The tree: ahem. It will be a small tree this year, just for Kathleen and me. We won’t be having the usual Christmas at-home this year, for perfectly nice reasons that I won’t go into. (Regular readers will fall into a catatonic state at this point: Not the Closets!) I can tell you that one of the reasons is my Better/Storage/Now! program of reassigning space in the apartment for this and that — and for giving away deze, dem, and doze other things that no longer fit in.

(I did do amazing things with the Spode platters yesterday, not to mention the new deep-fat fryer. Really, it’s almost as good as a new house!)

Christmas. When I think back on the Christmas-morning thrill of childhood, I don’t miss all the presents. I wish I could do the thrill justice. Crouching on the stairs when it was still too early to be out of bed, not wanting to make a sound but being too young to know what a “sound” might be.

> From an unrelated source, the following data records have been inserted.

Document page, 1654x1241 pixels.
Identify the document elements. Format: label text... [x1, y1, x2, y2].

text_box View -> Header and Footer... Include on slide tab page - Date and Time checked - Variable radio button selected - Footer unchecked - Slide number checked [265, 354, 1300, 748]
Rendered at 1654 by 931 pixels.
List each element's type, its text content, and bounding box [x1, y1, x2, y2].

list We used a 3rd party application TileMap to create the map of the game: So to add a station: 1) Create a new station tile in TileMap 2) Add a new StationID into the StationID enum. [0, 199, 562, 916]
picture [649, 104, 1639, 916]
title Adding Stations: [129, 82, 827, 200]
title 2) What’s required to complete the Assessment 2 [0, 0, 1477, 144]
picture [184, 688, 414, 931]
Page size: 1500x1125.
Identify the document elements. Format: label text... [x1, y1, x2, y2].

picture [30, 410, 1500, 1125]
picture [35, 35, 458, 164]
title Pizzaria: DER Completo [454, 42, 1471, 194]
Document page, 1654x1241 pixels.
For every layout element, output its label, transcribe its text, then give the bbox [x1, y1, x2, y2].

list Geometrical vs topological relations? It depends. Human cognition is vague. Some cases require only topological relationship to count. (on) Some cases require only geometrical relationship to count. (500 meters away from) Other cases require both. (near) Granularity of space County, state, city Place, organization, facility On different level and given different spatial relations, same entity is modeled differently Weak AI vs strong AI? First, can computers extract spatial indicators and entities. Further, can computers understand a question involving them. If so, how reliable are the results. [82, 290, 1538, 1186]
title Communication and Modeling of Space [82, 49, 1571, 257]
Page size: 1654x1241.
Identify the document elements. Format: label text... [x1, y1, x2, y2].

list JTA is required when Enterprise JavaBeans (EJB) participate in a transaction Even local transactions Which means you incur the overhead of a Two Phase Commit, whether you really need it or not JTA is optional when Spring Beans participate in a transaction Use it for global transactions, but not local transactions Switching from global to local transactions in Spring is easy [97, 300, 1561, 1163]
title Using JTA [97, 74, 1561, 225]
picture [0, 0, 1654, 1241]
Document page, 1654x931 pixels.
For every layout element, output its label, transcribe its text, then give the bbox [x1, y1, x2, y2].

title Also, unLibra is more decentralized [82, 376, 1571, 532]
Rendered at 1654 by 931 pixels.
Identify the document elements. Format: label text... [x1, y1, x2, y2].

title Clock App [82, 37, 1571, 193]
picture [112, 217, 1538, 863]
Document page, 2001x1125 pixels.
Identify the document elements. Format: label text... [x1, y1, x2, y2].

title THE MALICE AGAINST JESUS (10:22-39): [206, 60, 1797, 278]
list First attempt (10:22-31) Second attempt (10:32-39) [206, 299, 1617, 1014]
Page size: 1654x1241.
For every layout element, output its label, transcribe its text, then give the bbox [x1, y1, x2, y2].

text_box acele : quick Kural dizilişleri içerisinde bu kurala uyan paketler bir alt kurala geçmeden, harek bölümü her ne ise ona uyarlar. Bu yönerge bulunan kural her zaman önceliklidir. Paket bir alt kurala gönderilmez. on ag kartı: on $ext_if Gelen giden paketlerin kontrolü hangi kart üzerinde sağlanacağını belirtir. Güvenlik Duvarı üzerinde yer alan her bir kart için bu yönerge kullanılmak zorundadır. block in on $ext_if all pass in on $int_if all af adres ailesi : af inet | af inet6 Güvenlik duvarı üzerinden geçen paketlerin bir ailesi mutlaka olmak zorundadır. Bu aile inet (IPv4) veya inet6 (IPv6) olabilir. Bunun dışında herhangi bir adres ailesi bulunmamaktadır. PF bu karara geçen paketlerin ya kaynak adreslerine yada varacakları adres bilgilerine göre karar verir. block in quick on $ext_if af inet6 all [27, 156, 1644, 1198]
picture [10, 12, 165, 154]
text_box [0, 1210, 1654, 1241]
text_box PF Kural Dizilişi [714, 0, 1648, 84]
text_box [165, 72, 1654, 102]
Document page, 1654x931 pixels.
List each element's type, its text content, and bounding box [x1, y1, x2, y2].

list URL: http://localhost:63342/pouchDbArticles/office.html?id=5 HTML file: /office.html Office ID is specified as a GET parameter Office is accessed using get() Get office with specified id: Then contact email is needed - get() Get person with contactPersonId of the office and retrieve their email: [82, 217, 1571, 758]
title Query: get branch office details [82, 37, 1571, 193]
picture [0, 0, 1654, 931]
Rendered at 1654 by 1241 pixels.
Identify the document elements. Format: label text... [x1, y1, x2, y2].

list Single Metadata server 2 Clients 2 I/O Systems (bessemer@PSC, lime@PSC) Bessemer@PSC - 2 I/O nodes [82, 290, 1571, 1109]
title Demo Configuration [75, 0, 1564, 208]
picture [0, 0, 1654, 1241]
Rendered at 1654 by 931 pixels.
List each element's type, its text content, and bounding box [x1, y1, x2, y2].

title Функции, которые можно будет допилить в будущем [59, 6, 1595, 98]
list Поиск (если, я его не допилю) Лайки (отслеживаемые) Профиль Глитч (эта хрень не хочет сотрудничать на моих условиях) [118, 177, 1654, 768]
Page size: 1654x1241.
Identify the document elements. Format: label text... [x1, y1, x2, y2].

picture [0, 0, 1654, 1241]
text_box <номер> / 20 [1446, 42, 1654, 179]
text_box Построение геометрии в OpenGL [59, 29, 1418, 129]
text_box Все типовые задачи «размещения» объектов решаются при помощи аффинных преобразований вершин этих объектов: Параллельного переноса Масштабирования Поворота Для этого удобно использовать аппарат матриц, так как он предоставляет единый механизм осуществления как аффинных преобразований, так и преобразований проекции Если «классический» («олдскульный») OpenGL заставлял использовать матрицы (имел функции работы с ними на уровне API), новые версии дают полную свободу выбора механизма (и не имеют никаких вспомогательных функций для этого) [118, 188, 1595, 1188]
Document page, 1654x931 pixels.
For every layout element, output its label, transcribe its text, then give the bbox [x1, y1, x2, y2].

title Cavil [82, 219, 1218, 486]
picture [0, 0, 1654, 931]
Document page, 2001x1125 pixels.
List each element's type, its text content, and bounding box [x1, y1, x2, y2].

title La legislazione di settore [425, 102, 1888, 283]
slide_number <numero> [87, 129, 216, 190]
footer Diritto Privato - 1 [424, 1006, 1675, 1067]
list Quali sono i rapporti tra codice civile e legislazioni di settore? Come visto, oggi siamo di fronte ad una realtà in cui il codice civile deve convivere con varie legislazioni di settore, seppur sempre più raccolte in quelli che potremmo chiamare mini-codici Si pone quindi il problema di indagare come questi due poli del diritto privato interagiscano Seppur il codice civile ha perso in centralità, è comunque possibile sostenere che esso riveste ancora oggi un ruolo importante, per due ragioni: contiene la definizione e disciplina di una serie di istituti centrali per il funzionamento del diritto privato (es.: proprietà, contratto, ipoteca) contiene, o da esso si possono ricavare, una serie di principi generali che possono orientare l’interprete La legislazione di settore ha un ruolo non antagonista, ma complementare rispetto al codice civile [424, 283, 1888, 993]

Looking at the tree from across the room, hardly daring to approach its nimbus of lights and tinsel, glowing in an empty room in what was still the night. Hoping that I’d find things I wanted and things I couldn’t imagine — which is why I don’t regret the naked lust for stuff. The fresh smack of fir tree scent lent an air of pious rectitude to what was in fact a craven longing for very material surprises. (A preview of coming attractions.)

Who knew what was under the tree? For four or five years, I didn’t. Then I wised up. As I say, I don’t miss the prospect of acquiring interesting new things at Christmas. But if I say that I don’t miss the thrill, that’s because I haven’t forgotten it.